Vimienn picked her face up again and leaned eagerly between the bars. “Let this poor mother free then. Let me tend to my sick boys and-”
“What did she ask you,” Hearn interrupted. “What did you say to her, and she to you?”
“I can’t say that we talked about-”
“You want the vigil’s handling?”
“She asked about exactly what you said, ungrateful boy Hearn,” said Vimienn sourly. “She said she wanted to know how to get out of the city. How to escape into Teiron, without the roads. And I told her I didn’t know - which is the honest truth by all my spirit gods! - but that I might know someone who could show her how to get out. She forced me, boys, forced me to say all this.”
“How did this woman know where and when to find you?” asked Ostok.
Vimienn shrank back from the window. “She stumbled past me at night, and followed me to my hospital.”
Ostok smiled. “And how did she know you would know a passage to and from the city by ways other than the main roads?”
“I don’t know, I told you. It’s a man who gives me my medicine. He’s the one that she wanted to see, not this poor old mother.”
Hearn and Ostok were each silent for a moment. Finally Hearn said, “Who is he? The man who knows the way to and from the city?”
“You might as well have them soldiers carve my poor old eyes out and my poor old ears off, before I’ll betray the one who gives me my medicine.
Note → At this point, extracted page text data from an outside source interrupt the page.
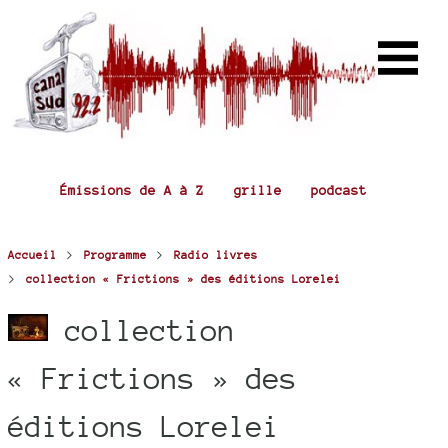
Émissions de A à Z
grille
podcast
>
>
Accueil
Programme
Radio livres
>
collection « Frictions » des éditions Lorelei
collection
« Frictions » des
éditions Lorelei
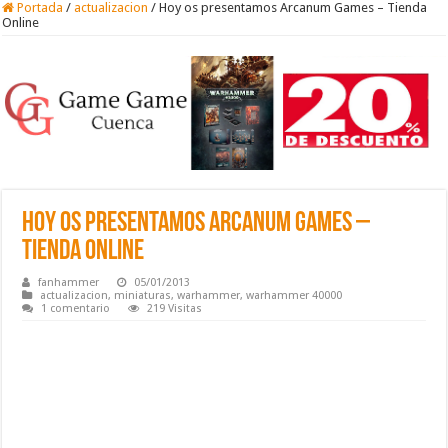
Portada
/
actualizacion
/
Hoy os presentamos Arcanum Games – Tienda
Online
Hoy os presentamos Arcanum Games –
Tienda Online
fanhammer
05/01/2013
actualizacion
,
miniaturas
,
warhammer
,
warhammer 40000
1 comentario
219 Visitas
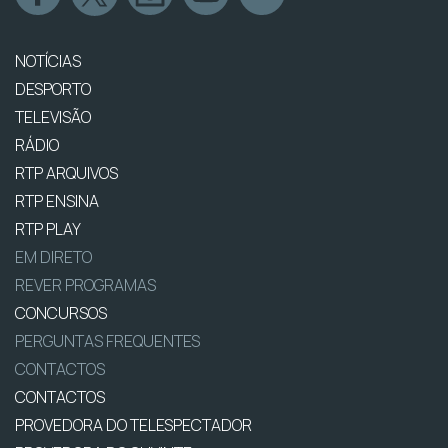
NOTÍCIAS
DESPORTO
TELEVISÃO
RÁDIO
RTP ARQUIVOS
RTP ENSINA
RTP PLAY
EM DIRETO
REVER PROGRAMAS
CONCURSOS
PERGUNTAS FREQUENTES
CONTACTOS
CONTACTOS
PROVEDORA DO TELESPECTADOR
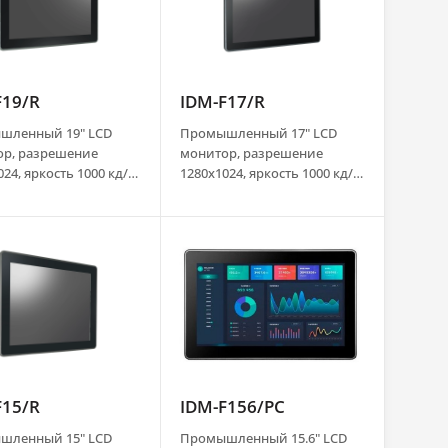
F19/R
IDM-F17/R
шленный 19" LCD
Промышленный 17" LCD
ор, разрешение
монитор, разрешение
24, яркость 1000 кд/
1280x1024, яркость 1000 кд/
зистивный сенсорный
м2, резистивный сенсорный
(USB), передняя
экран (USB), передняя
IP65, VGA, DVI, HDMI,
панель IP65, VGA, DVI, HDMI,
 Port, аудио,
Display Port, аудио,
ки, адаптер питания
динамики, адаптер питания
AC DC
F15/R
IDM-F156/PC
шленный 15" LCD
Промышленный 15.6" LCD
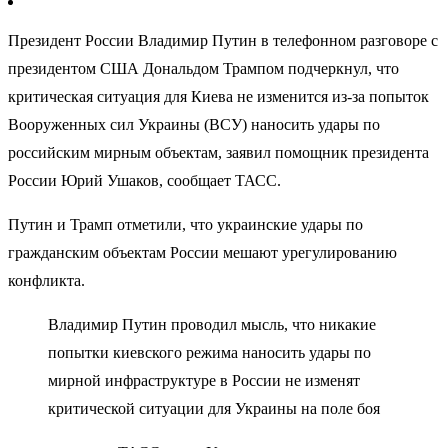
Президент России Владимир Путин в телефонном разговоре с
президентом США Дональдом Трампом подчеркнул, что
критическая ситуация для Киева не изменится из-за попыток
Вооруженных сил Украины (ВСУ) наносить удары по
российским мирным объектам, заявил помощник президента
России Юрий Ушаков, сообщает ТАСС.
Путин и Трамп отметили, что украинские удары по
гражданским объектам России мешают урегулированию
конфликта.
Владимир Путин проводил мысль, что никакие
попытки киевского режима наносить удары по
мирной инфраструктуре в России не изменят
критической ситуации для Украины на поле боя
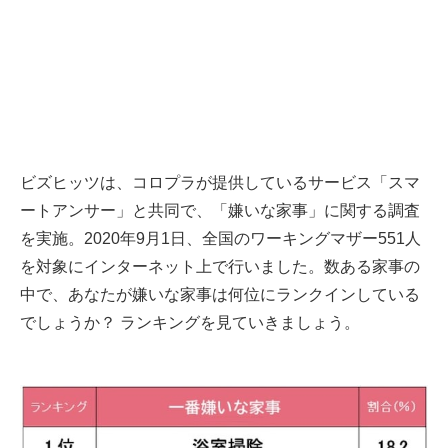
ビズヒッツは、コロプラが提供しているサービス「スマ
ートアンサー」と共同で、「嫌いな家事」に関する調査
を実施。2020年9月1日、全国のワーキングマザー551人
を対象にインターネット上で行いました。数ある家事の
中で、あなたが嫌いな家事は何位にランクインしている
でしょうか？ ランキングを見ていきましょう。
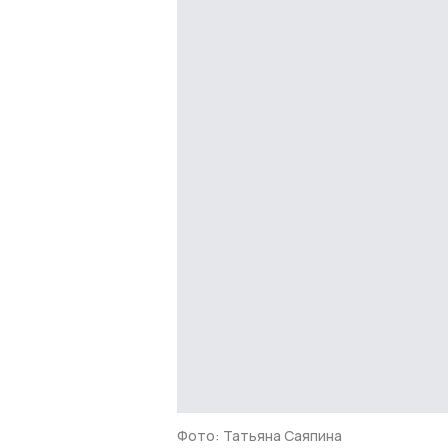
Фото: Татьяна Саяпина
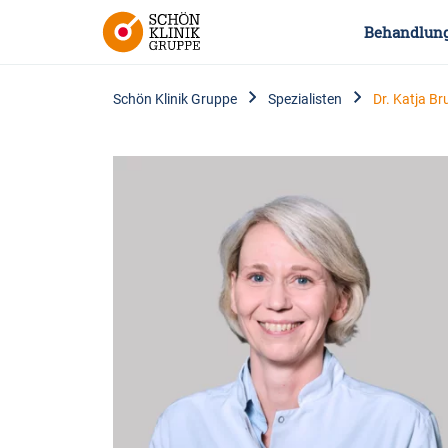
Behandlun
Schön Klinik Gruppe
Spezialisten
Dr. Katja B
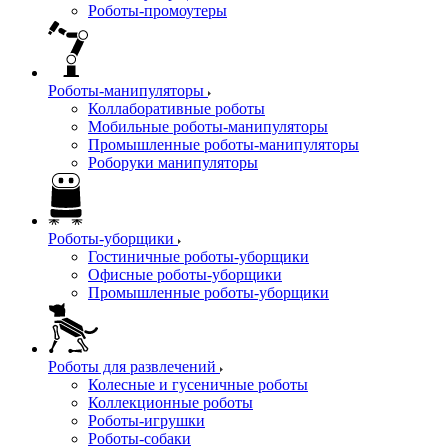
Роботы-промоутеры
Роботы-манипуляторы
Коллаборативные роботы
Мобильные роботы-манипуляторы
Промышленные роботы-манипуляторы
Роборуки манипуляторы
Роботы-уборщики
Гостиничные роботы-уборщики
Офисные роботы-уборщики
Промышленные роботы-уборщики
Роботы для развлечений
Колесные и гусеничные роботы
Коллекционные роботы
Роботы-игрушки
Роботы-собаки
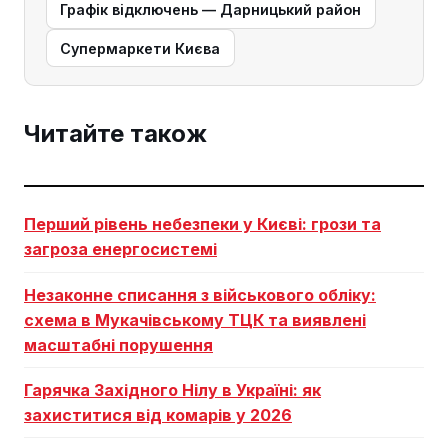
Графік відключень — Дарницький район
Супермаркети Києва
Читайте також
Перший рівень небезпеки у Києві: грози та
загроза енергосистемі
Незаконне списання з військового обліку:
схема в Мукачівському ТЦК та виявлені
масштабні порушення
Гарячка Західного Нілу в Україні: як
захиститися від комарів у 2026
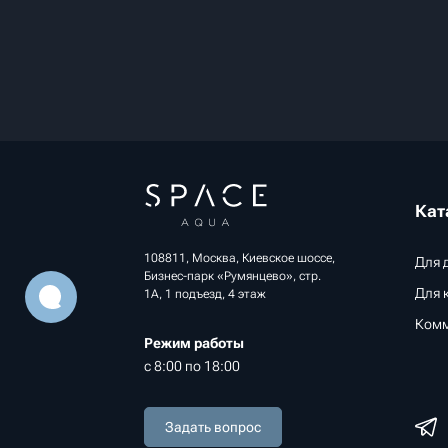
Кат
108811, Москва, Киевское шоссе,
Для 
Бизнес-парк «Румянцево», стр.
Для 
1А, 1 подъезд, 4 этаж
Комм
Режим работы
с 8:00 по 18:00
Задать вопрос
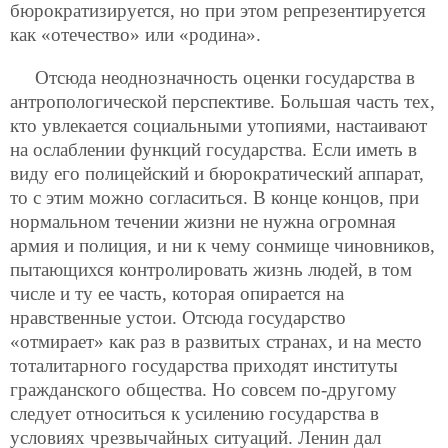
бюрократизируется, но при этом репрезентируется
как «отечество» или «родина».
Отсюда неоднозначность оценки государства в
антропологической перспективе. Большая часть тех,
кто увлекается социальными утопиями, настаивают
на ослаблении функций государства. Если иметь в
виду его полицейский и бюрократический аппарат,
то с этим можно согласиться. В конце концов, при
нормальном течении жизни не нужна огромная
армия и полиция, и ни к чему сонмище чиновников,
пытающихся контролировать жизнь людей, в том
числе и ту ее часть, которая опирается на
нравственные устои. Отсюда государство
«отмирает» как раз в развитых странах, и на место
тоталитарного государства приходят институты
гражданского общества. Но совсем по-другому
следует относиться к усилению государства в
условиях чрезвычайных ситуаций. Ленин дал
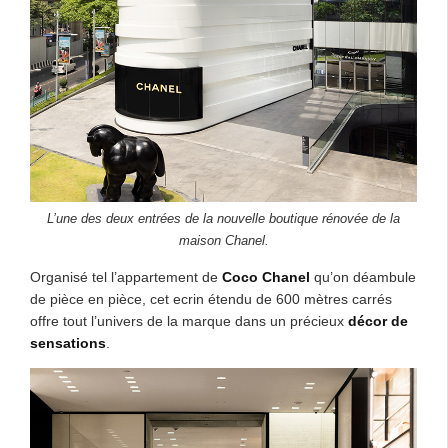
L’une des deux entrées de la nouvelle boutique rénovée de la
maison Chanel.
Organisé tel l’appartement de
Coco Chanel
qu’on déambule
de pièce en pièce, cet ecrin étendu de 600 mètres carrés
offre tout l’univers de la marque dans un précieux
décor de
sensations
.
It doesn’t matter anyway,” Vimienn groaned. “Kloe met him last night, my dears. And I heard it all straight from his mouth. He told her about the old sewers. He told her about the ones that go a long, long, long way, right under Aster. They come out under the high cliff wall on that north side of manors and riches. So it’s all done you see, silly boys. Kloe of Teiron’s gone back to Teiron. Now, let me go!”
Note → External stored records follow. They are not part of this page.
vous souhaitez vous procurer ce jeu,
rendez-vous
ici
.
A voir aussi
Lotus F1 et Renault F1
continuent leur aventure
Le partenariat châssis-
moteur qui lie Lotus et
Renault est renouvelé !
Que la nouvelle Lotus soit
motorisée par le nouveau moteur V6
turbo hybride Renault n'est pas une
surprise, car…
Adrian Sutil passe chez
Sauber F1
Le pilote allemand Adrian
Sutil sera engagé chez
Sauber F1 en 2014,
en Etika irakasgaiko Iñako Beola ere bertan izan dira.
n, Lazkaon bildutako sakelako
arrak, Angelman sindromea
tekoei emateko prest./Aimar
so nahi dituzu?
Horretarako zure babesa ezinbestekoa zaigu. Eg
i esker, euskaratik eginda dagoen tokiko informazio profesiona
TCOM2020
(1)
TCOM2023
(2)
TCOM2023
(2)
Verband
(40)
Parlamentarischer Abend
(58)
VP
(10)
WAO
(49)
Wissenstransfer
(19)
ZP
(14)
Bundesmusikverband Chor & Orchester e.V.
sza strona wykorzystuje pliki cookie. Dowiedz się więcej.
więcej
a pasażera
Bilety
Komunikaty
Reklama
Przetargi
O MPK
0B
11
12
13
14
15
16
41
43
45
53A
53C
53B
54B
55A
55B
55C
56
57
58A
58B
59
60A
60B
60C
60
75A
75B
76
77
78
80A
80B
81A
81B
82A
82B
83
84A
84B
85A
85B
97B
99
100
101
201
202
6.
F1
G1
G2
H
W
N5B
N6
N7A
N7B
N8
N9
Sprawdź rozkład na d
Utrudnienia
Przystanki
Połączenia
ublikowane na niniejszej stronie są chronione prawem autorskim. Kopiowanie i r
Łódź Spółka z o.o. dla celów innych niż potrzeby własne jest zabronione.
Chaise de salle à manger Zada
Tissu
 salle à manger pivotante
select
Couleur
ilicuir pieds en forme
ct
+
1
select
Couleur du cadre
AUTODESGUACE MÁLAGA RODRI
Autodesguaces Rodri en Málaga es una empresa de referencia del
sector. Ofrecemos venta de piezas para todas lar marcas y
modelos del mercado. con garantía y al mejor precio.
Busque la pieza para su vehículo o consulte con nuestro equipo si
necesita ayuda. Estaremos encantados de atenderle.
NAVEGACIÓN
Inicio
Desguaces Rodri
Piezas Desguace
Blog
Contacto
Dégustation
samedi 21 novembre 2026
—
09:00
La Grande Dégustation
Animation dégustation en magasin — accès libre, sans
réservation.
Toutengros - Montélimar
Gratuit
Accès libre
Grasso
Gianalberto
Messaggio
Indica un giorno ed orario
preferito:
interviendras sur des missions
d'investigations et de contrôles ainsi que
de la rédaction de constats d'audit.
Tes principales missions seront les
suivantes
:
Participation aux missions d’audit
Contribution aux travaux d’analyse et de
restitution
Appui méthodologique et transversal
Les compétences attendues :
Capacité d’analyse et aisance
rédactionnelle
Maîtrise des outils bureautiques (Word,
Ostok tapped out his pipe and stood. “Best not, Mell Vimienn,” he said.
“You said-”
“Now weep not, grieve not. It’s all for your good benefit. You’ll stay there until I’m certain that this Kloe of Teiron is an actual person. Not a figment. And until I determine if she’s flown the coop. And if she hasn’t, until I’ve hooked and jerked her from the stream.”
Vimienn cursed, but Ostok reached down and slid the window shut. Her further imprecations were lost in the marching song of the royal army trumpeters.
Ostok turned to Hearn. The latter had his hand clasped over his mouth and a look of some concern on his face. “Well my faithful agent,” said Ostok, putting on a look of cheer. “Do you think we’ll find this assassin yet?”